Why was Fortnum and Mason attacked by activists yesterday?
Because proper tea is theft!
It's the top joke doing the rounds of Facebook and stuff today, after the toff's food shop was occupied by splinter groups from the huge demo that took over London yesterday.
But the cuts being imposed by the ConDem Government are no joke. And that's why hundreds of people from Salford joined 400,000 trade unionists, community groups, students and activists who came from all over the country and beyond for yesterday's March For The Alternative.
The Salford Against The Cuts coach left Salford Precinct at 6:30am but even at that time of the morning people were passionate about the impending day, and why they had got up before the birds, determined to make their presence felt on the streets of London.
Fran has recently lost her job in the courts services with sections farmed out to the private sector…
"If you're over 50 they want you out, you're too dear, and I've got no chance of getting another job" she says "I believe in standing up for what you believe in, that's why I'm here."
Mark works for a youth organisation…
"I've come because of the annihilation of public services, they're being dismantled" he says "There's massive cuts across the board and I think it's completely morally wrong."
Helen, sitting next to him adds "I work for Connexions that's why I've got involved but I don't agree with any of the cuts."

Dataset content
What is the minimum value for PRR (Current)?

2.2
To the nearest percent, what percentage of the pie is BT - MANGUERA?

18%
==
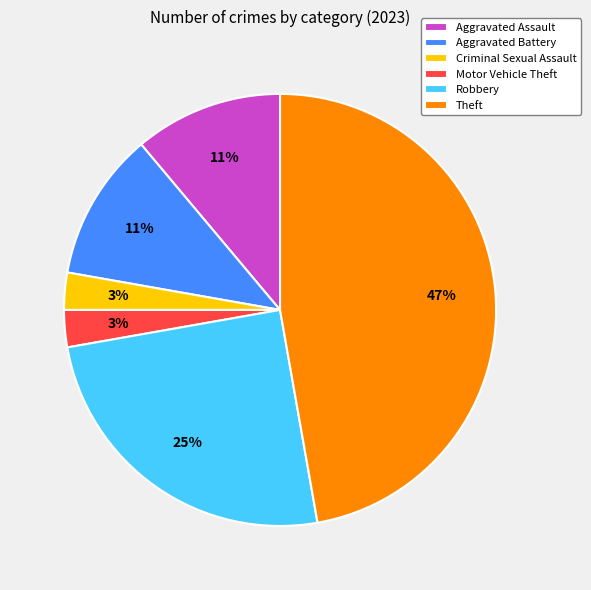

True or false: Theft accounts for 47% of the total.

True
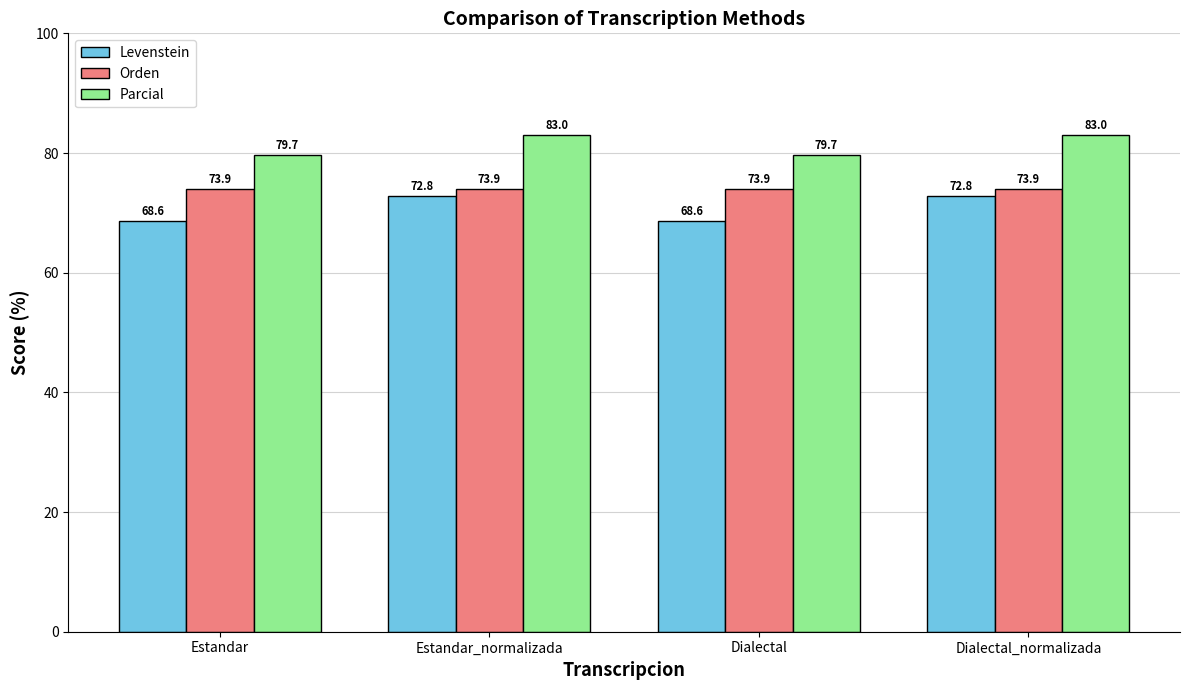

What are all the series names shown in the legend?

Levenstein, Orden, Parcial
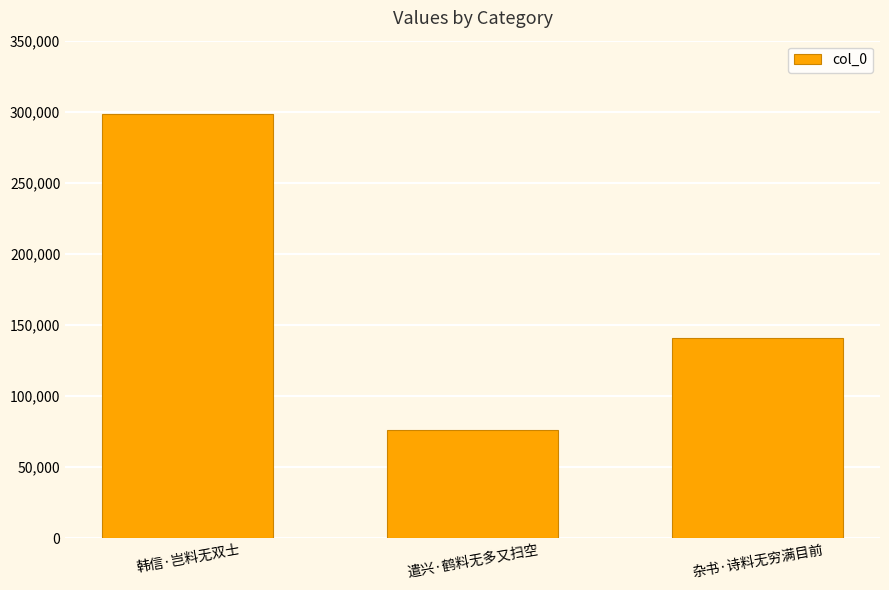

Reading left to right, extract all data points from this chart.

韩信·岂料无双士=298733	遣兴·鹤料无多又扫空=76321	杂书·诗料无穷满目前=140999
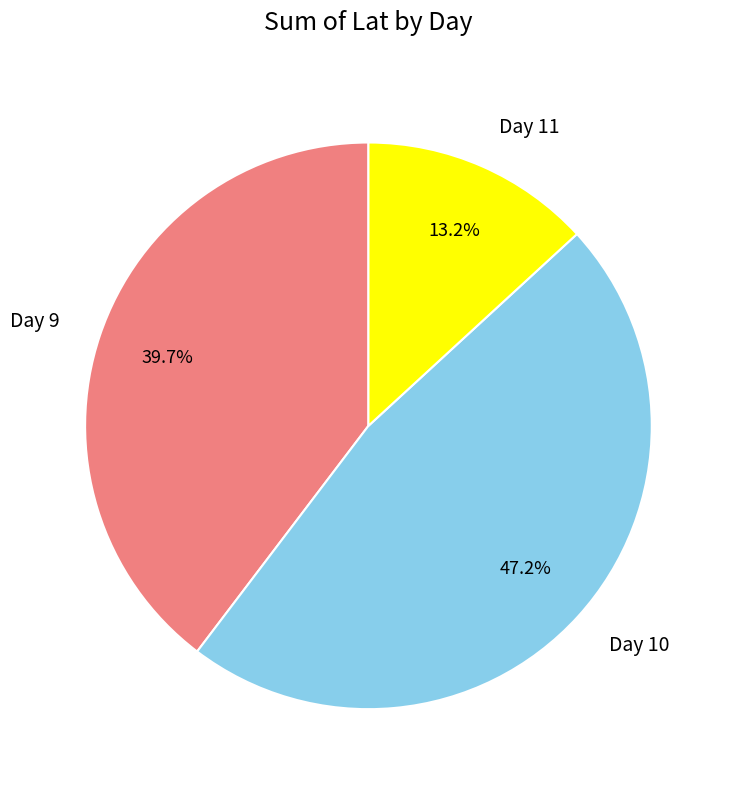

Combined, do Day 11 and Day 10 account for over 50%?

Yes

Work instructions
Could you write what comes next in the piece about Salford protesters at the London anti-cuts march, starting after its final sentence?

Output for this task
Her words are echoed by rapper Aslan AK, from Claremont…
"I'm here because I think it's absolutely disgusting that the ConDems are imposing cuts, especially when banks get a bail out and people who were absolutely nothing to do with the recession have to pay for it" he says "I'm here to voice my discontent."
And Salford student, David Brooks, adds: "I've come because I'm opposed to all cutbacks, and they will affect the poorest people in society especially in a city like Salford which has suffered so much in my lifetime especially. This is their crisis not ours and they should pay for it, not take away my mother and father's bus pass or increase tuition fees."
The Salford coach joins hundreds of others on the motorways leading to London. It's a party atmosphere that continues when the Salford crew finally arrive just after midday and take to the streets with the House of Commons starting point in sight.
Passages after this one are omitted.